This would appear strange and arcane to non-Ghanaians and others who take bits of the democratic process for granted. It would not matter much where a candidate was placed on the ballot paper; after all every party has a symbol and every candidate has a name, but apparently where a candidate or party is placed on the ballot is deemed to be imbued with mystical meaning and foreboding.
There was drama galore as representatives of all seven political parties in the presidential and parliamentary race gathered for the ballot on Tuesday morning. The idea was for the political parties to ballot for places on the ballot paper and for the presidential candidates, including the lone independent candidate to ballot for places on their ballot sheet.
Ordinarily this should be a very simple ABC activity, even if it was necessary in the first place. But nothing is as it appears in Ghanaian politics. The assembly of important politicians and party representatives squabbled about whether a clear or opaque container had to be used: they settled on opaque and then solemnly, as if performing the most important political act of the campaign, proceeded to pick a number.
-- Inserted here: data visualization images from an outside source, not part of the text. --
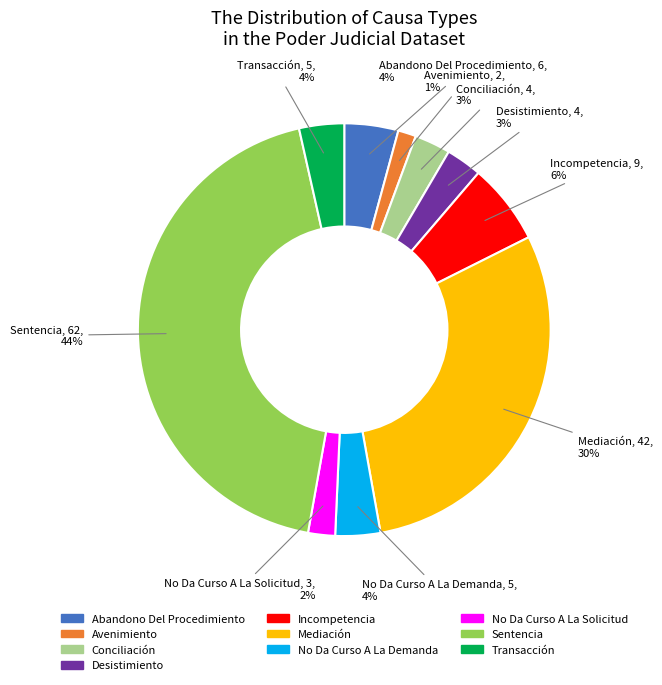

Is it true that Transacción is 4% of the pie?

True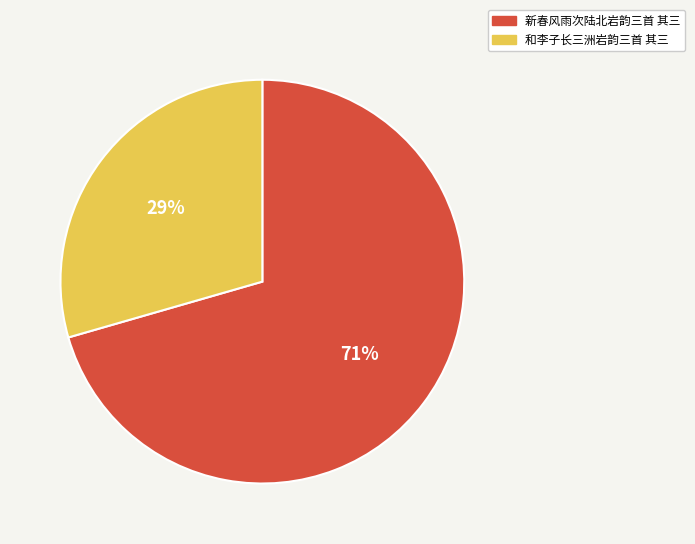

Is the sum of 新春风雨次陆北岩韵三首 其三 and 和李子长三洲岩韵三首 其三 greater than half?

Yes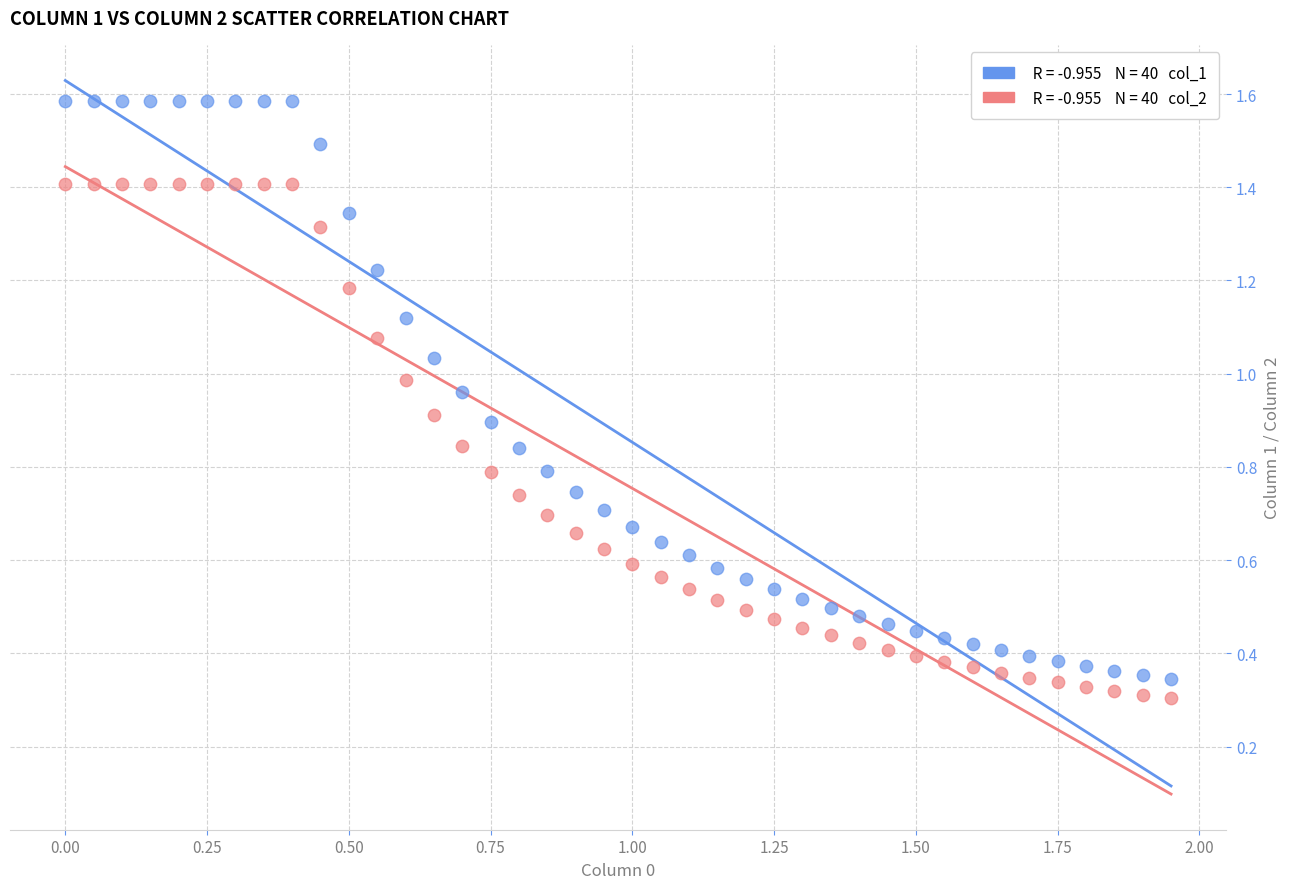

Across all data points, what is the range of X values (max minus min)?

1.9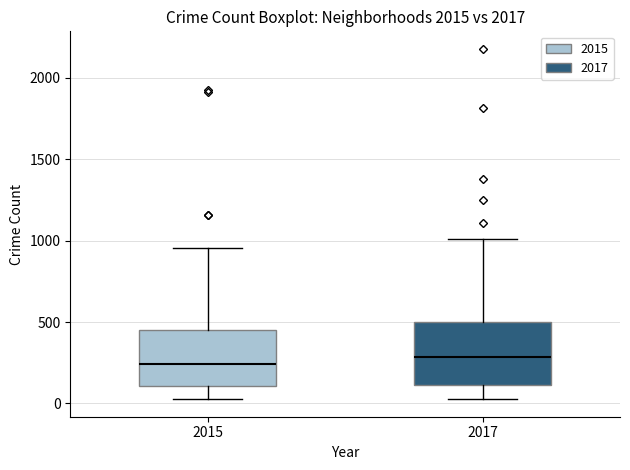

Reading left to right, transcribe this box plot: for each box, give where its median line is, the range the box spans, and where its two whiskers end, as read against the y-axis. The values are not printed on the chart, so give them approximately, as read against the axis.

2015: median 250, box 100 to 450, whiskers 50 to 950
2017: median 300, box 100 to 500, whiskers 50 to 1000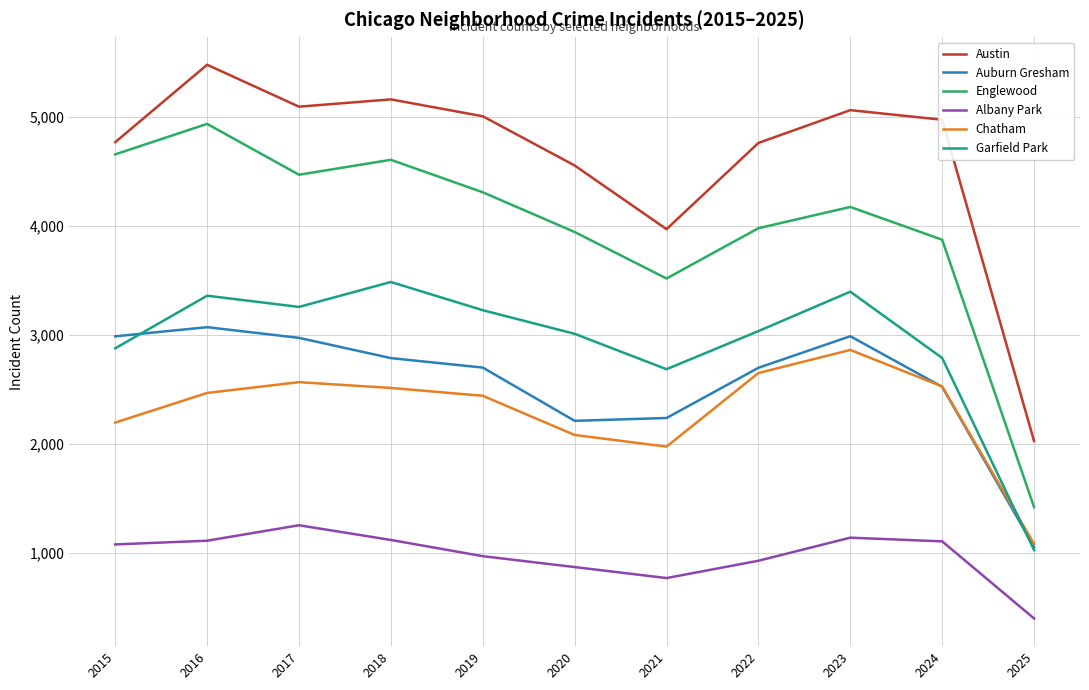

How many categories are shown in the chart?

11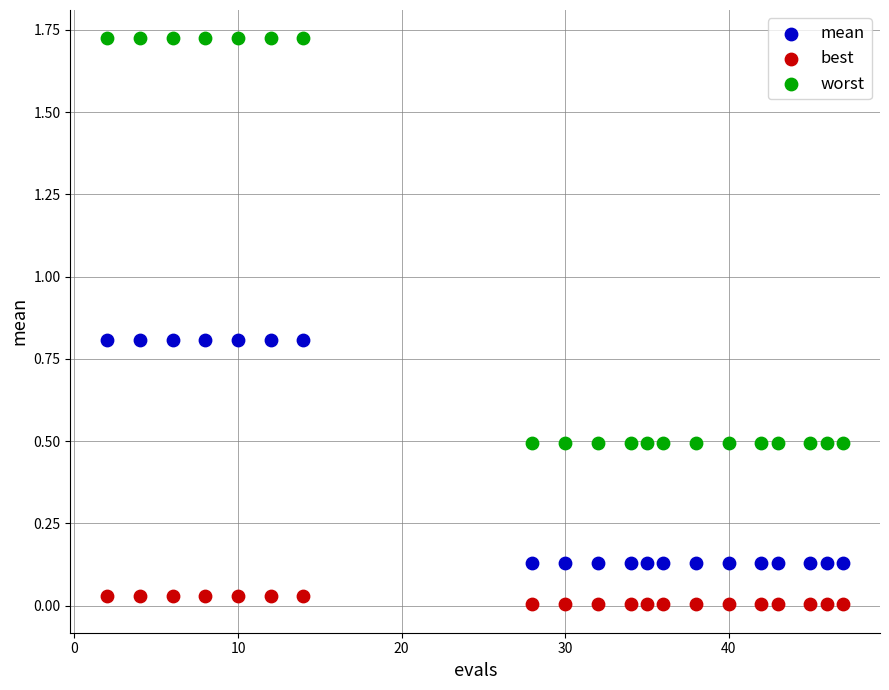

Which series has the largest Y range (max minus min)?

worst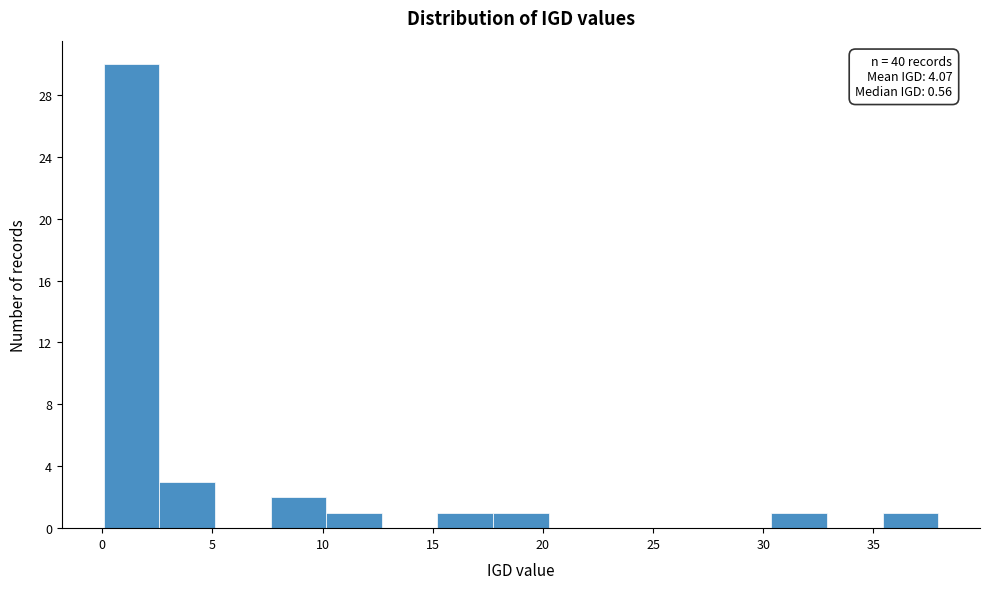

Over which range of the x-axis is the bar tallest?

0.0 to 2.5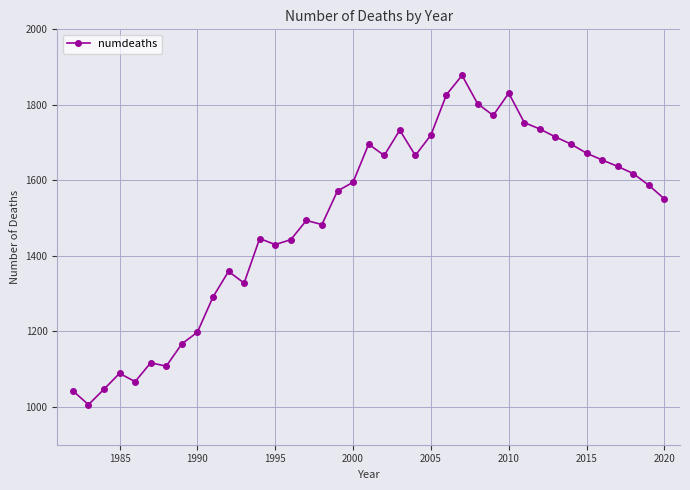

How many values are below 1587?

19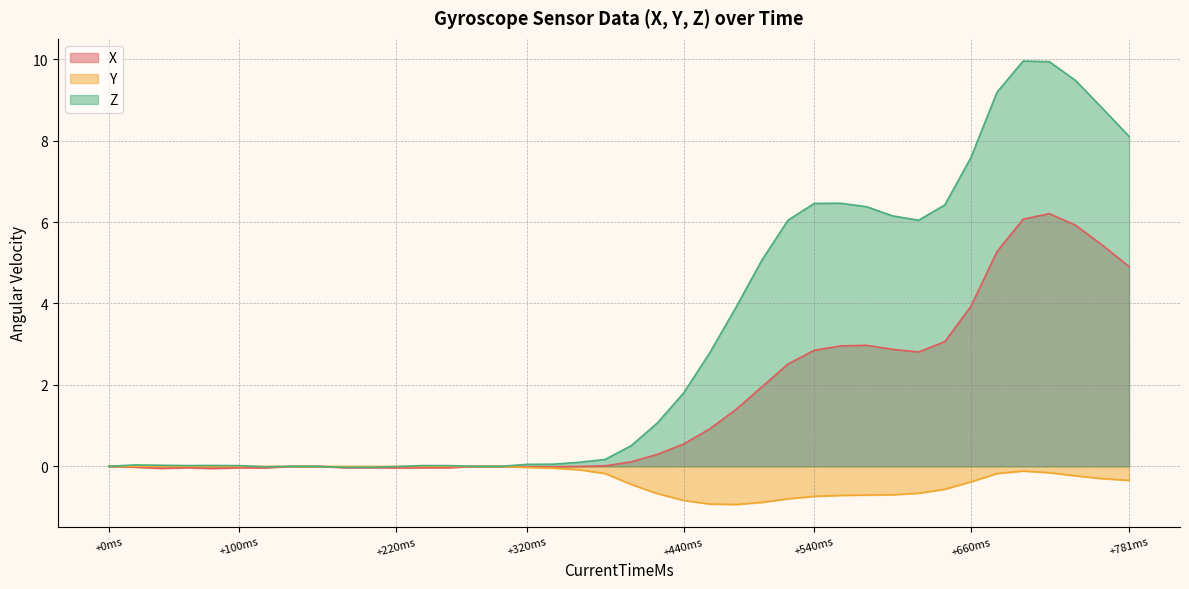

Which series has the largest total across all categories?

Z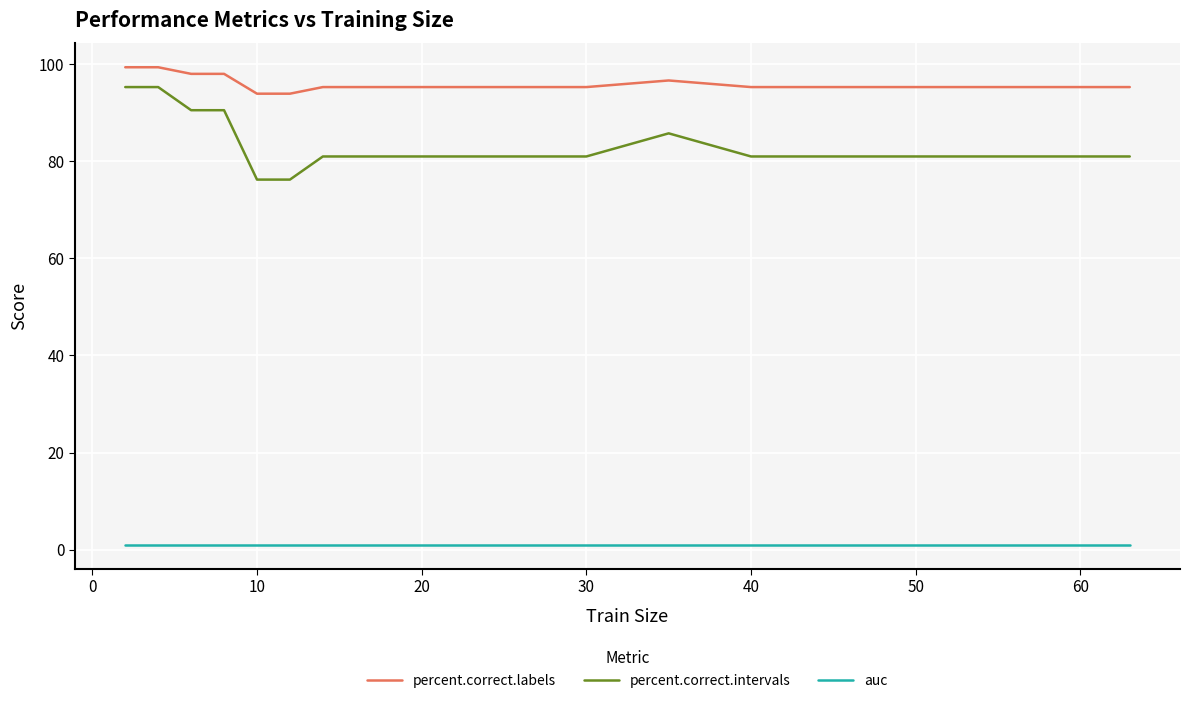

True or false: percent.correct.intervals and percent.correct.labels intersect in this chart.

False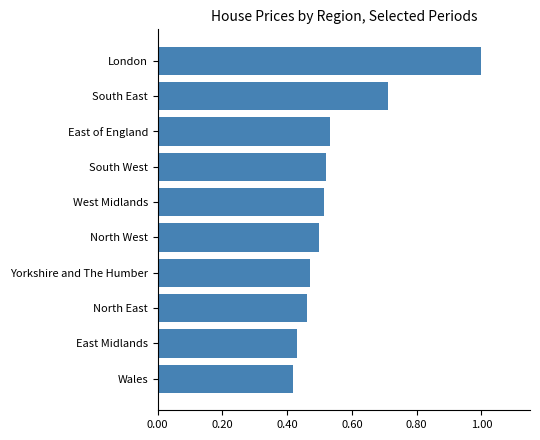

Between London and South East, which is larger?

London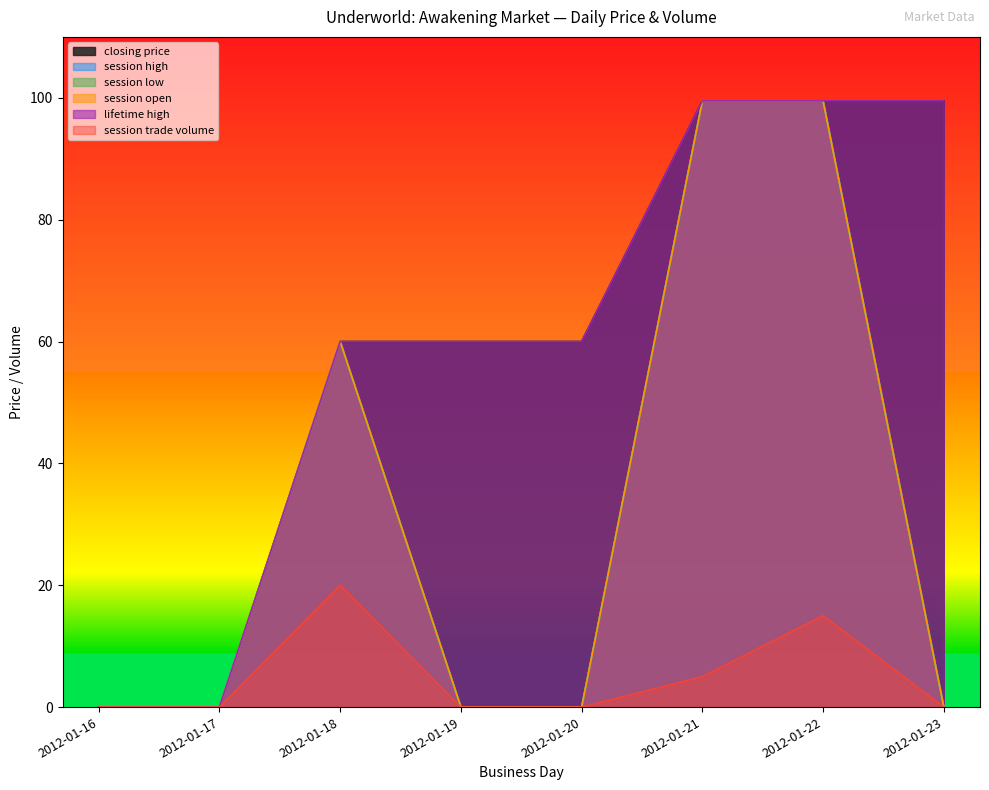

Is it true that session high equals -53.8 at 2012-01-17?

False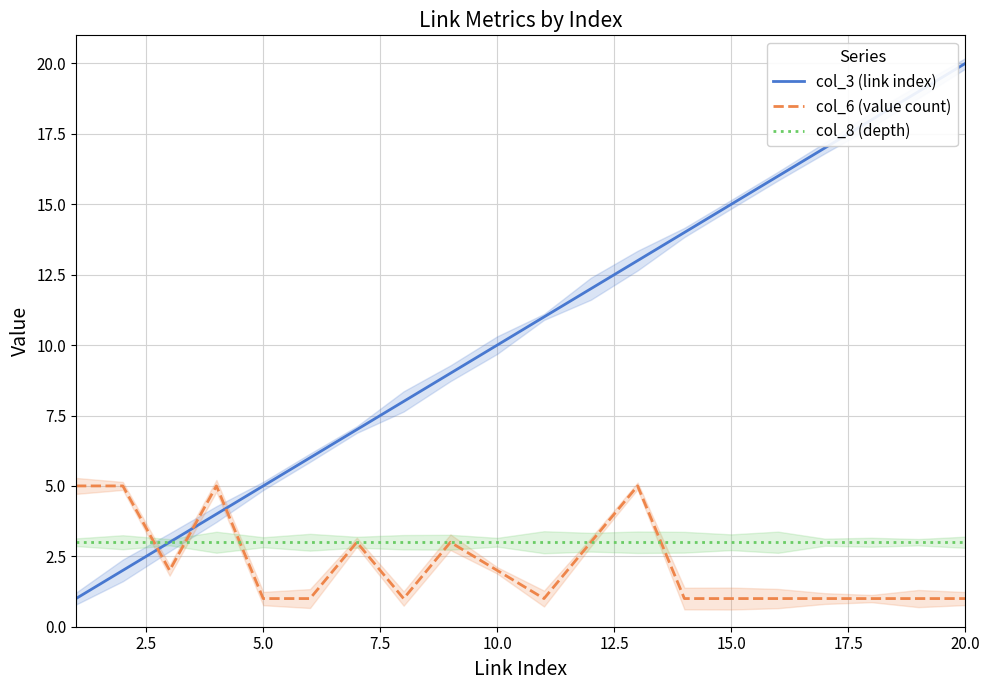

Reading left to right, extract all data points from this chart.

col_3 (link index): 1	2	3	4	5	6	7	8	9	10	11	12	13	14	15	16	17	18	19	20
col_6 (value count): 5	5	2	5	1	1	3	1	3	2	1	3	5	1	1	1	1	1	1	1
col_8 (depth): 3	3	3	3	3	3	3	3	3	3	3	3	3	3	3	3	3	3	3	3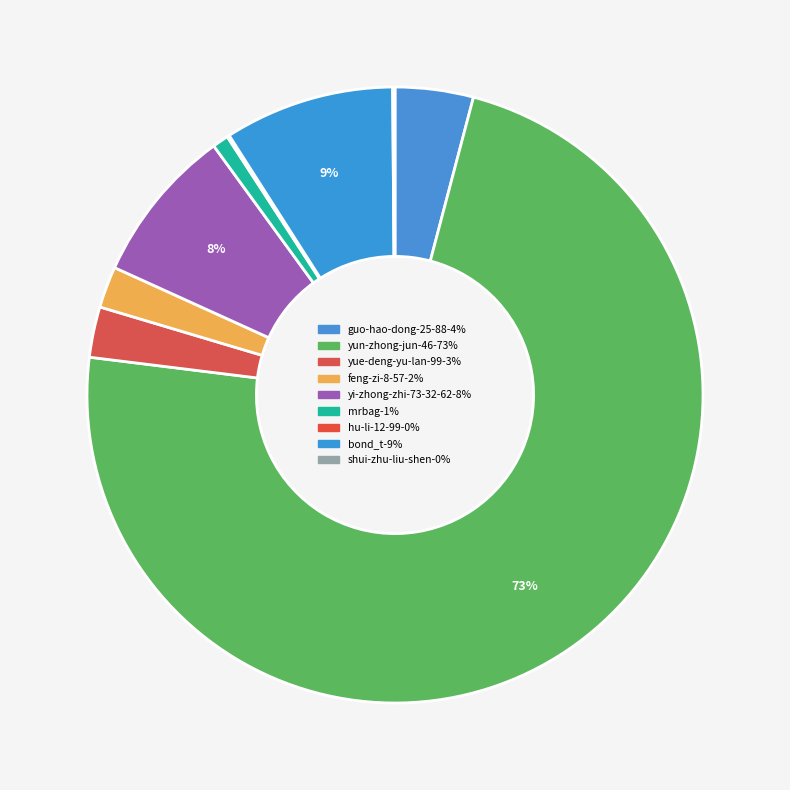

What is the smallest slice in the pie chart?

hu-li-12-99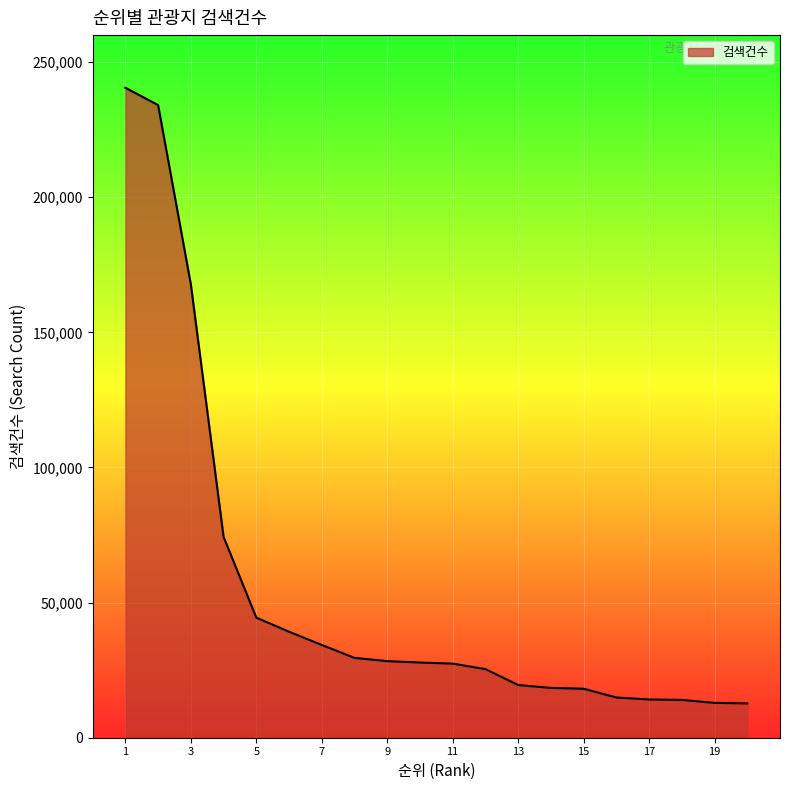

What is the greatest value displayed?

240527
That was the easy part. The real excitement was how the various parties would spin their place on the presidential ballot. The placing went as follows:
- New Patriotic Party (NPP)
- Peoples National Convention
- National Democratic Congress (NDC)
- Democratic Freedom Party
- Democratic Peoples Party
- Convention Peoples Party (CPP)
- Reformed Patriotic Democrats
- Independent candidate
Then, on cue, numerology came into its own as each of the parties tried to convince its members and the public that its placing was propitious. The obvious winners were the NPP which got the number one position. Its spin doctors explained that getting the top spot was divine affirmation of its slogan of "moving forward". Its main rival, the NDC countered that its own third place was even more divine as this indicated the support of the "Trinity – Father, Son and Holy Ghost".